[PROBLEM DETAILS]
Retype the records exactly, including every line.

[Data records]

◆ ◆ ◆ ◆ ◆

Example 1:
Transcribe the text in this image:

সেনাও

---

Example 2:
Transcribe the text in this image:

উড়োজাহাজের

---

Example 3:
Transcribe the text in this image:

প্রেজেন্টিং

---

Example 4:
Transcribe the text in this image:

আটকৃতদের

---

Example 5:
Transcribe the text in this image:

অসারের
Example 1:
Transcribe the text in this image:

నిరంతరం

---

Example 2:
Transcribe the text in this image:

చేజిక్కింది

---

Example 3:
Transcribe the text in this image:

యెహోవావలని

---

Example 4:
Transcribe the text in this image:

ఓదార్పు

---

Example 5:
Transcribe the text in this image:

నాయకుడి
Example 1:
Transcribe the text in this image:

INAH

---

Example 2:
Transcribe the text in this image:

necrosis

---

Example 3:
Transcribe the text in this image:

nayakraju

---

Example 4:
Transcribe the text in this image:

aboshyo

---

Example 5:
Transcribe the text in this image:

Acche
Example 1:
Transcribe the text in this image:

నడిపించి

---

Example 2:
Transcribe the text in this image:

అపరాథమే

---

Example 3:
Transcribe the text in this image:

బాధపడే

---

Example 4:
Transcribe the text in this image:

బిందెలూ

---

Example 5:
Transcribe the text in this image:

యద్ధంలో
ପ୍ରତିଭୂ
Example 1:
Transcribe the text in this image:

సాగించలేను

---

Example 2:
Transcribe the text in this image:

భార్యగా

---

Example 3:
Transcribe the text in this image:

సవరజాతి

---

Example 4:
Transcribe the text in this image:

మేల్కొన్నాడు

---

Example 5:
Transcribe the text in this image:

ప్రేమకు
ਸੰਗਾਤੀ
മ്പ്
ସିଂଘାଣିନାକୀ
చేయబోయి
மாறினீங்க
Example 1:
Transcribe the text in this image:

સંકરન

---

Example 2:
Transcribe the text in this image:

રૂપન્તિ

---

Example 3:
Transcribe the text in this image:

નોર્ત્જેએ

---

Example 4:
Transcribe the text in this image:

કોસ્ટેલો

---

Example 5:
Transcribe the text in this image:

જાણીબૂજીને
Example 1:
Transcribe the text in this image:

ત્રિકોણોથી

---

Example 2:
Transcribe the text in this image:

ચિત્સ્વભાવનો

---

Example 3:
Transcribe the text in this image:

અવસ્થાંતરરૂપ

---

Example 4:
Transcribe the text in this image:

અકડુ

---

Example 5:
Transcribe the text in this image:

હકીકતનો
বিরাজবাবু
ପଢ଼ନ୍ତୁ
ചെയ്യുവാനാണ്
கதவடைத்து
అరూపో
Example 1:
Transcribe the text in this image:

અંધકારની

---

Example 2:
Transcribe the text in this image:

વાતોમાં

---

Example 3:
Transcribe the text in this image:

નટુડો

◆ ◆ ◆ ◆ ◆

[RESPONSE AREA]
Example 1:
Transcribe the text in this image:

সেনাও

---

Example 2:
Transcribe the text in this image:

উড়োজাহাজের

---

Example 3:
Transcribe the text in this image:

প্রেজেন্টিং

---

Example 4:
Transcribe the text in this image:

আটকৃতদের

---

Example 5:
Transcribe the text in this image:

অসারের
Example 1:
Transcribe the text in this image:

నిరంతరం

---

Example 2:
Transcribe the text in this image:

చేజిక్కింది

---

Example 3:
Transcribe the text in this image:

యెహోవావలని

---

Example 4:
Transcribe the text in this image:

ఓదార్పు

---

Example 5:
Transcribe the text in this image:

నాయకుడి
Example 1:
Transcribe the text in this image:

INAH

---

Example 2:
Transcribe the text in this image:

necrosis

---

Example 3:
Transcribe the text in this image:

nayakraju

---

Example 4:
Transcribe the text in this image:

aboshyo

---

Example 5:
Transcribe the text in this image:

Acche
Example 1:
Transcribe the text in this image:

నడిపించి

---

Example 2:
Transcribe the text in this image:

అపరాథమే

---

Example 3:
Transcribe the text in this image:

బాధపడే

---

Example 4:
Transcribe the text in this image:

బిందెలూ

---

Example 5:
Transcribe the text in this image:

యద్ధంలో
ପ୍ରତିଭୂ
Example 1:
Transcribe the text in this image:

సాగించలేను

---

Example 2:
Transcribe the text in this image:

భార్యగా

---

Example 3:
Transcribe the text in this image:

సవరజాతి

---

Example 4:
Transcribe the text in this image:

మేల్కొన్నాడు

---

Example 5:
Transcribe the text in this image:

ప్రేమకు
ਸੰਗਾਤੀ
മ്പ്
ସିଂଘାଣିନାକୀ
చేయబోయి
மாறினீங்க
Example 1:
Transcribe the text in this image:

સંકરન

---

Example 2:
Transcribe the text in this image:

રૂપન્તિ

---

Example 3:
Transcribe the text in this image:

નોર્ત્જેએ

---

Example 4:
Transcribe the text in this image:

કોસ્ટેલો

---

Example 5:
Transcribe the text in this image:

જાણીબૂજીને
Example 1:
Transcribe the text in this image:

ત્રિકોણોથી

---

Example 2:
Transcribe the text in this image:

ચિત્સ્વભાવનો

---

Example 3:
Transcribe the text in this image:

અવસ્થાંતરરૂપ

---

Example 4:
Transcribe the text in this image:

અકડુ

---

Example 5:
Transcribe the text in this image:

હકીકતનો
বিরাজবাবু
ପଢ଼ନ୍ତୁ
ചെയ്യുവാനാണ്
கதவடைத்து
అరూపో
Example 1:
Transcribe the text in this image:

અંધકારની

---

Example 2:
Transcribe the text in this image:

વાતોમાં

---

Example 3:
Transcribe the text in this image:

નટુડો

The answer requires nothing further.